Decoding the particular sequence motif in this context may help in optimal drug design against pathogenic and viral infections including that of COVID 19. Due to the ever-changing behavior of the bacteria and the viruses, the widely accepted ‘one bug-one drug’ approach has been changing and the need for the development of broad-spectrum anti-virals targeting the viral entry process is increasing. A number of peptide inhibitors has been designed and used for viral entry inhibition. Previous reports suggested that the heptad repeat units (HR1 and HR2) in the S2 domain of SARS-CoV has been targeted to design potential peptide inhibitors32. A number of strategies like rational, intentional, structure-based, accidental, and brute force are available for the design and invention of new peptide entry inhibitors33. The peptide entry inhibitors can interfere with the fusion of cellular and viral membranes through the simultaneous alteration of the membrane-physical property and blocking the fusion protein interfaces as competitive inhibitors.
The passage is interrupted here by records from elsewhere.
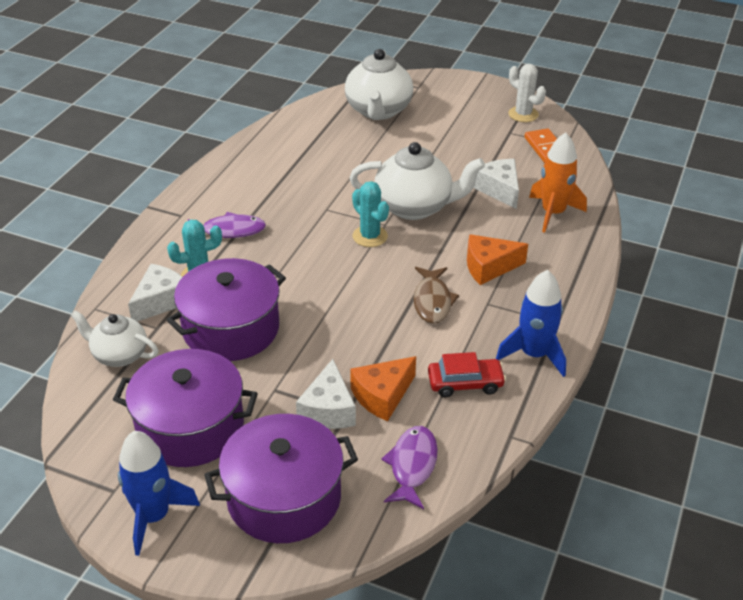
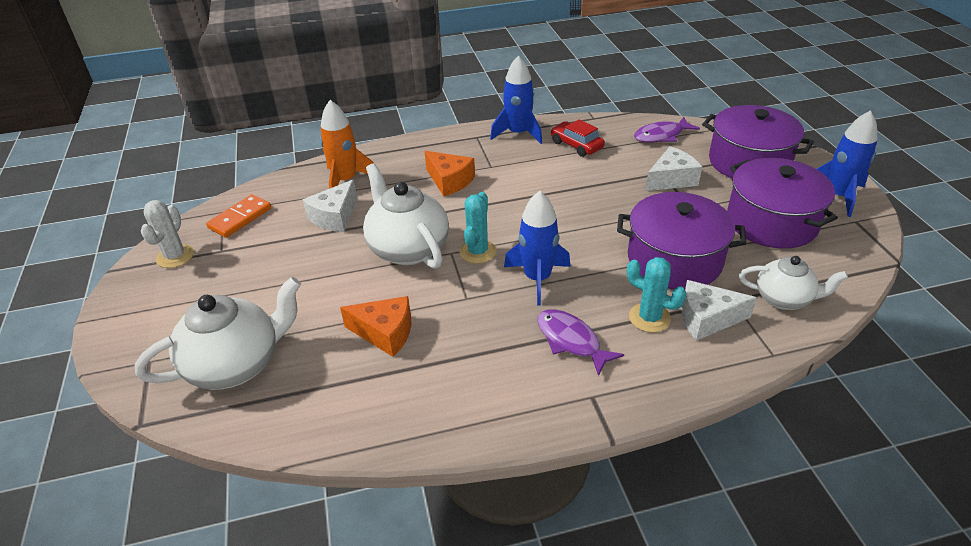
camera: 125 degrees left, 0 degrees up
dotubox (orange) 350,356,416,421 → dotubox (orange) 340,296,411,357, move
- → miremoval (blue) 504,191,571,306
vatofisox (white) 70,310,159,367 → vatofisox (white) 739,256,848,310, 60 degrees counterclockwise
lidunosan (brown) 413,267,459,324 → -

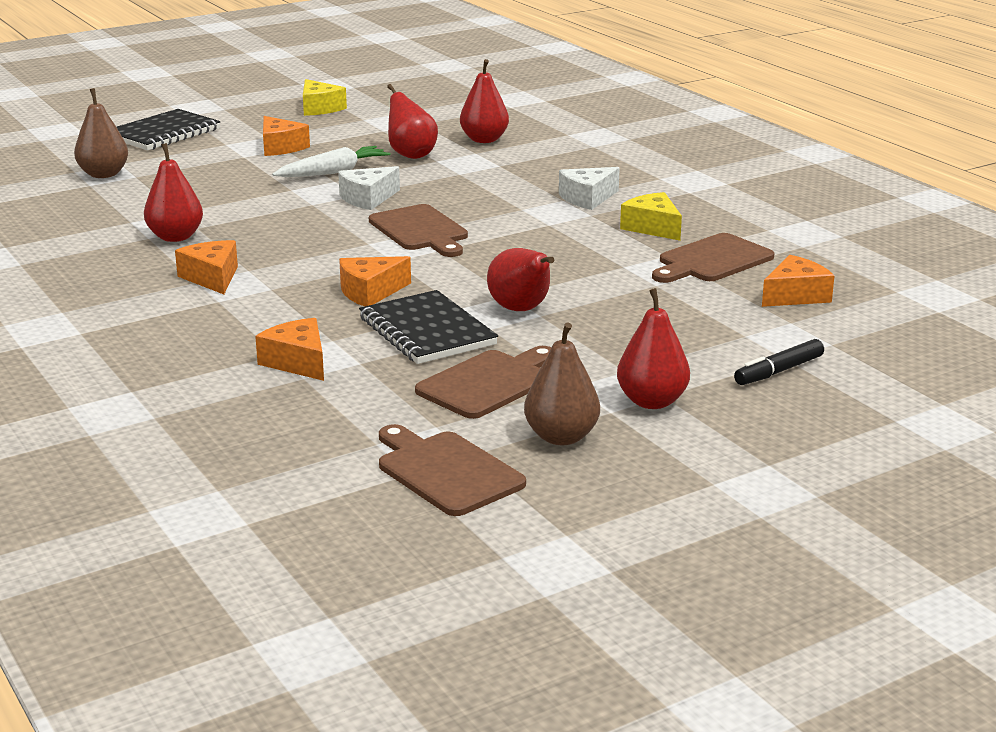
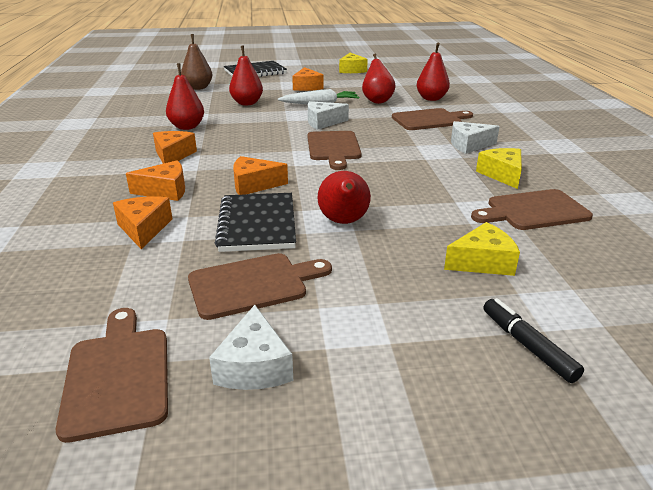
camera: 25 degrees right, 5 degrees up
dotubox (orange) 762,255,834,307 → dotubox (orange) 126,160,185,201, move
In this context, the interfacial hydrophobicity of putative entry inhibitors can lead to the efficient discovery of novel, broad-spectrum viral entry inhibitors. Similar approaches can be used for the generation of broad-spectrum peptide entry inhibitors to target and inhibit the special sequence stretch (that contains the ambiguous binary pattern) responsible for conformational switch driven host membrane fusion process to mitigate the infections including SARS COV2.

Conclusions

There exists a structural correlation between the functional states of different pathogen-derived proteins. Some pathogenic systems usually use their pore-forming proteins for their entry inside host. These pore-forming proteins are classified into different classes depending on their structures. Interestingly, few pathogenic secretory proteins utilize their conformational switch strategy for membrane pore formation. These types of protein molecules contain specific chameleon sequences which enable them to switch from their inactive to active states during the process of infection. Several viral systems use the fusion domains of their envelope proteins for viral entry. In this perspective, to our knowledge, we demonstrate for the first time a correlation between the pore-forming and fusion domains of proteins of different pathogenic origins. We have shown that there exists a specific ambiguous binary sequence pattern in the pathogen-derived protein sequences. These specific domains may remain conserved in multiple pore-forming proteins that utilize environment-sensitive conformational switch strategy. Finally, we have discussed how the conformational switch strategy can be utilized toward novel therapeutics developments.